Tiffany: I agree with Tom that Hanoi’s colonial architecture is beautiful, and (for the most part) friendly people were nice, but I liked it, not loved it. I would be willing to give it a chance for a few months, but I would prefer living in Thailand. I think the food is better, I know the diving is better, and the language is easier. Overall, it’s more convenient to get around the country whether we want to visit the mountains and elephants, or hang out on an island for a relaxing weekend.
The Basque Country to Santiago de Compostela
Tom: Why Spain? I first came to Spain in 2002 on a venture to dine at every Michelin three star restaurant in the country (and many of the two stars). Being a big foodie, I fell in love with the Basque country. The climate in the Basque country is heavenly for a Florida boy with cool weather most of the year, green mountains and the sea. The food is unrivaled, and eating is the national sport. I have been there eight times now at all times of the year and I’m always very happy in San Sebastian or in any village or hamlet up and down the coast.
Cons: The requirements for us relocating (legally) to Spain are well beyond our financial means unless of course, I found a job in the country and that is very difficult without speaking fluent Spanish. Also, companies are required to hire a Spanish citizen if they are able to find one. Housing was too expensive for me to fund in 2002, and prices have doubled since then. Too expensive unless we fall into a pile of cash.
Tiffany: My first trip to Spain was to Madrid, and I fell in love with it! We’ve visited several cities and towns throughout Spain, and it just feels like “home”. If we could afford it, we would be there in a heartbeat. I mean, what’s not to love? I love the tapas food culture, the wine is outstanding, most cities are the perfect mix of historical and modern, and Spain has mountains and beach, so we both get what we want.
Tom: I must admit my first international travel occurred in Colonial Mexico to San Miguel de Allende. My grandmother retired there in 1975, and lived there for 20 years. Tiffany and I made two trips to Colonial Mexico earlier this year exploring the area and looking for houses in San Miguel, Guanajuato, Queretaro, Bernal and Tequisquiapan.
We enjoyed Guanajuato but there are virtually no houses available for sale in the landlocked valley.
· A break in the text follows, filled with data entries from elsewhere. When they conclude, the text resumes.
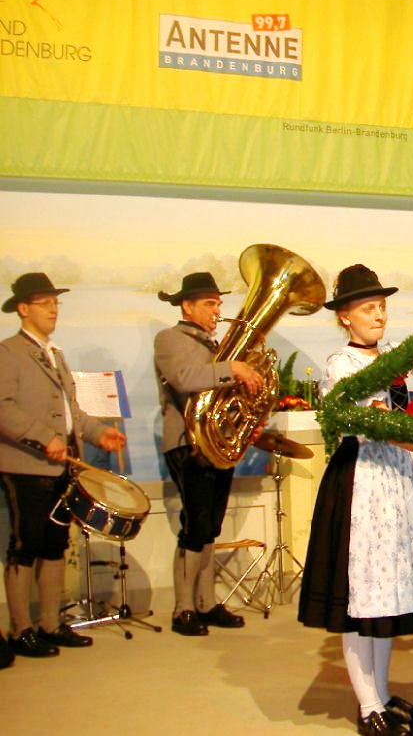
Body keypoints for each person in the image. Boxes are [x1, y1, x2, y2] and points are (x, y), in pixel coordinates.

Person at [299, 264, 413, 736]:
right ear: (345, 317)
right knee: (362, 598)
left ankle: (380, 695)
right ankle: (368, 707)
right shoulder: (342, 365)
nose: (379, 314)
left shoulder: (393, 356)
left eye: (381, 306)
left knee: (383, 599)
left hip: (399, 483)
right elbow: (384, 428)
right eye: (368, 308)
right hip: (364, 484)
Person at [0, 273, 127, 658]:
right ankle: (21, 629)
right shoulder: (8, 352)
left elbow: (73, 413)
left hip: (61, 470)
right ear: (24, 309)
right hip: (25, 467)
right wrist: (43, 438)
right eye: (45, 303)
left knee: (55, 545)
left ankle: (50, 624)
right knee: (25, 545)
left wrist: (99, 433)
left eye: (56, 302)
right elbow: (3, 409)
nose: (53, 309)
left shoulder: (56, 354)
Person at [154, 271, 264, 637]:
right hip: (186, 443)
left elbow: (222, 394)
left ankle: (205, 602)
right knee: (196, 525)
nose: (217, 310)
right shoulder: (169, 338)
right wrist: (232, 368)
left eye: (218, 303)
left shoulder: (216, 346)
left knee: (210, 526)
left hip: (216, 443)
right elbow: (184, 377)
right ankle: (183, 608)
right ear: (186, 306)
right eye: (209, 303)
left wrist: (247, 419)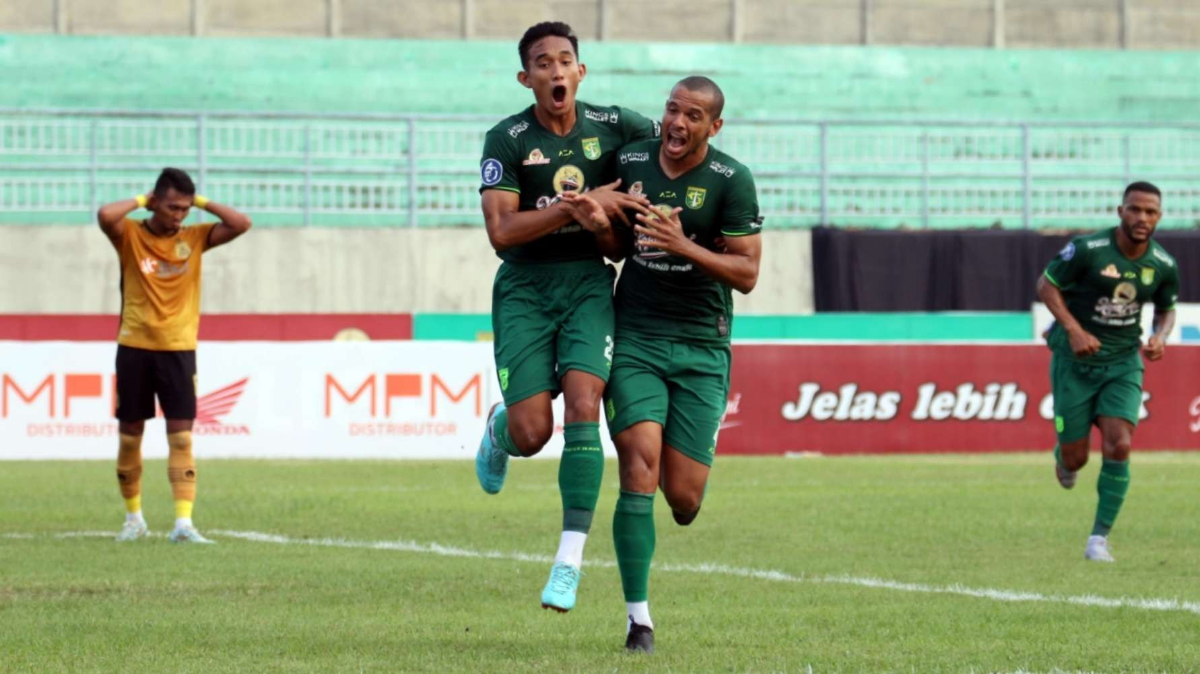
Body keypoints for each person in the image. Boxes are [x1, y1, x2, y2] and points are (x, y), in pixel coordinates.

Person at [562, 76, 763, 653]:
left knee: (684, 499)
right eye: (672, 110)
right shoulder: (632, 159)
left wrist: (685, 247)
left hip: (702, 347)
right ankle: (638, 621)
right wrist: (603, 226)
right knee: (638, 467)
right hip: (637, 339)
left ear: (714, 127)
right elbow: (618, 246)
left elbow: (747, 275)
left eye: (693, 115)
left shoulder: (732, 181)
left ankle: (645, 592)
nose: (678, 123)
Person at [474, 21, 658, 613]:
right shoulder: (505, 138)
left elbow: (673, 148)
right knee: (533, 435)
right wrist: (576, 208)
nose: (556, 72)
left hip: (586, 285)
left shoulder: (616, 126)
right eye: (543, 64)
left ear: (581, 70)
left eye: (565, 61)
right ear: (526, 78)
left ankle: (567, 562)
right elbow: (501, 233)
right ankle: (500, 427)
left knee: (584, 405)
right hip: (526, 288)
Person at [97, 167, 252, 544]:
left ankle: (183, 524)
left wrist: (200, 202)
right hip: (134, 346)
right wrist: (139, 201)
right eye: (172, 207)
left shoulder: (195, 237)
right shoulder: (131, 233)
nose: (179, 215)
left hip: (179, 349)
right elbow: (105, 215)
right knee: (131, 436)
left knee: (181, 438)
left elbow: (241, 222)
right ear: (155, 202)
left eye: (185, 209)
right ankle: (134, 519)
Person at [1036, 181, 1179, 562]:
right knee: (1076, 458)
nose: (1142, 218)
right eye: (1135, 209)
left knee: (1120, 444)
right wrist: (1073, 329)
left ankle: (1098, 539)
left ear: (1159, 217)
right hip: (1074, 363)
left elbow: (1166, 309)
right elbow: (1046, 285)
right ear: (1121, 212)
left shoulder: (1163, 265)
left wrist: (1160, 336)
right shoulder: (1088, 249)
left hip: (1122, 363)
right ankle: (1064, 459)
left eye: (1150, 212)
San Miguel has already been taken over by rich American retirees, so we are priced out of buying in that market. Bernal and “Tequis” are too remote and far removed from an airport in the event we wanted or needed to travel.
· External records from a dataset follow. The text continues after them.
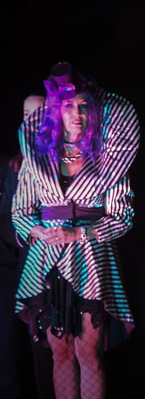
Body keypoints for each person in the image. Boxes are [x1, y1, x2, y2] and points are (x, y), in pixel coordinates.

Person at [11, 62, 140, 399]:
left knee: (89, 353)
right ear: (57, 111)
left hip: (90, 262)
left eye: (84, 106)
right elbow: (20, 212)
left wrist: (79, 234)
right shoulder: (38, 157)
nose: (77, 114)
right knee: (61, 352)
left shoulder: (109, 160)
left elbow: (123, 216)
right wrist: (40, 231)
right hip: (47, 260)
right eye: (69, 106)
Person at [0, 92, 47, 399]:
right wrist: (28, 231)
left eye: (41, 114)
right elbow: (9, 220)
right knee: (10, 358)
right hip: (15, 269)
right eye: (28, 115)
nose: (34, 123)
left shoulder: (71, 163)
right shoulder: (13, 167)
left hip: (53, 271)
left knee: (54, 357)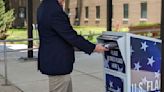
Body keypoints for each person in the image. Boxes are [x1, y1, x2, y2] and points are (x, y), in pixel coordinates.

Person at [37, 0, 108, 92]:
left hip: (55, 62)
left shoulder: (44, 6)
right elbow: (71, 36)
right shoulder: (54, 11)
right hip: (58, 64)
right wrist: (93, 47)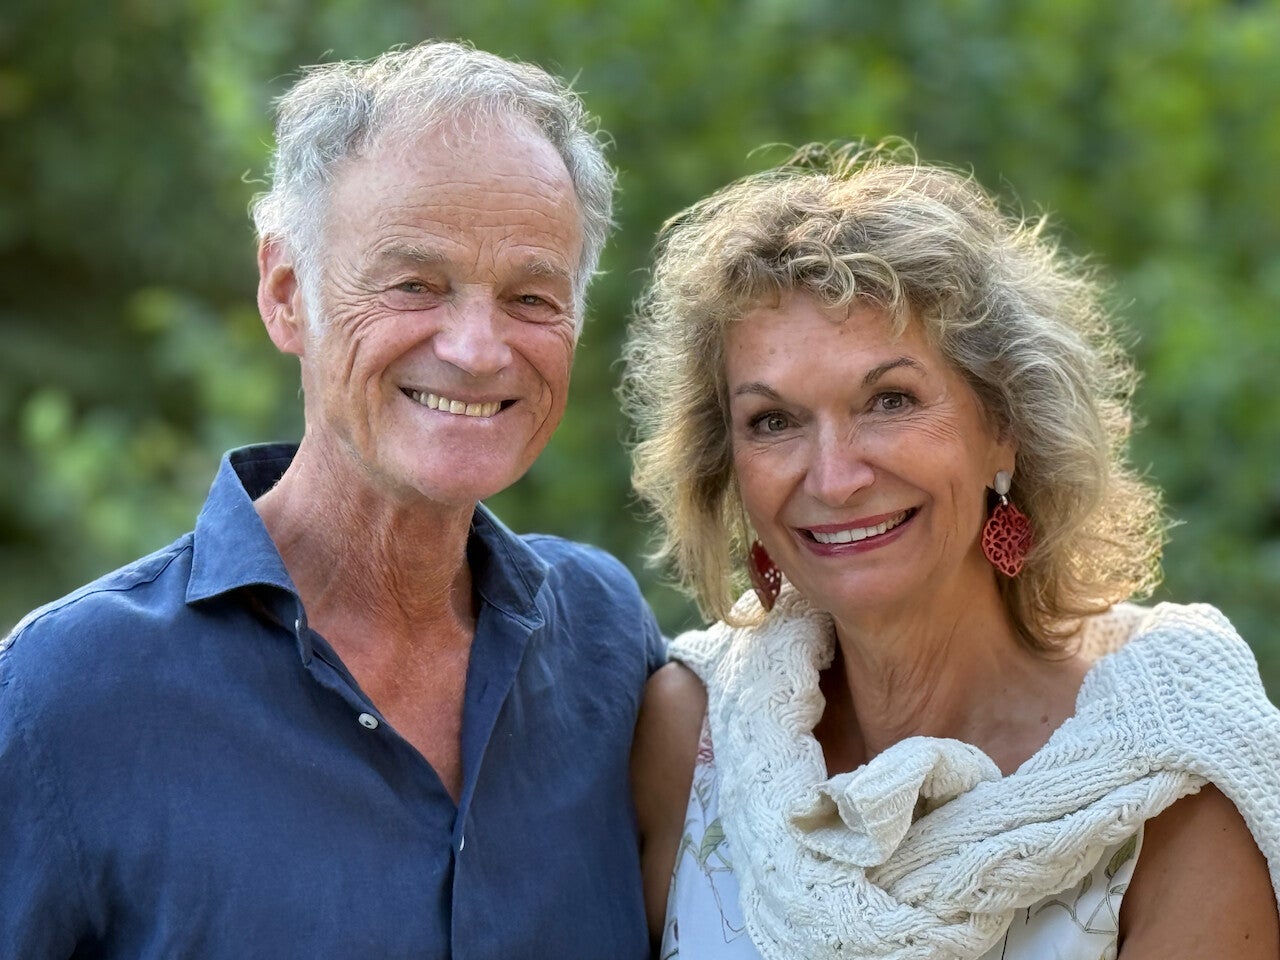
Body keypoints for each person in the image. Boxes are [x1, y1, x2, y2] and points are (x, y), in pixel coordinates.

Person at [0, 41, 664, 959]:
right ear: (285, 295)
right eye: (414, 285)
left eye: (531, 297)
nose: (478, 349)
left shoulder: (607, 644)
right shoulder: (64, 696)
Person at [624, 143, 1280, 959]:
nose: (834, 478)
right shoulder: (692, 734)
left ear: (1005, 426)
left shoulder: (1173, 784)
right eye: (773, 421)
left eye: (890, 401)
So that left Queretaro, a city of 1.1 million, modern, affluent, low in crime, and plenty of industry, including companies from Asia and Europe giving the populace more of an “international feel”. Queretaro has an airport with many flights to Mexico City (30 minutes) and flights to Texas on United and American. The cost of living is almost as low as S.E. Asia and we have the funds to secure residency which gives us all of the benefits of a citizen except the right to vote.
The climate at 7,000 feet is pleasant, generally low humidity and highs in the 70’s and 80’s with lows in the 40’s and 50’s. So you really only hit peak temps for a small portion of the day, and then it rapidly cools off as soon as the sun ducks down behind the mountains.
Tiffany: Mexico has everything from mountains and jungle to butterflies and marine life. Queretaro is dead center of the country, but we are close to everything either by car or plane. Domestic flights around the country are inexpensive. The people are friendly and helpful, and I never get tired of Mexican food! The cost of living is so low that we can build our dream house.
Cons: I am sure there will be some. We will find out soon!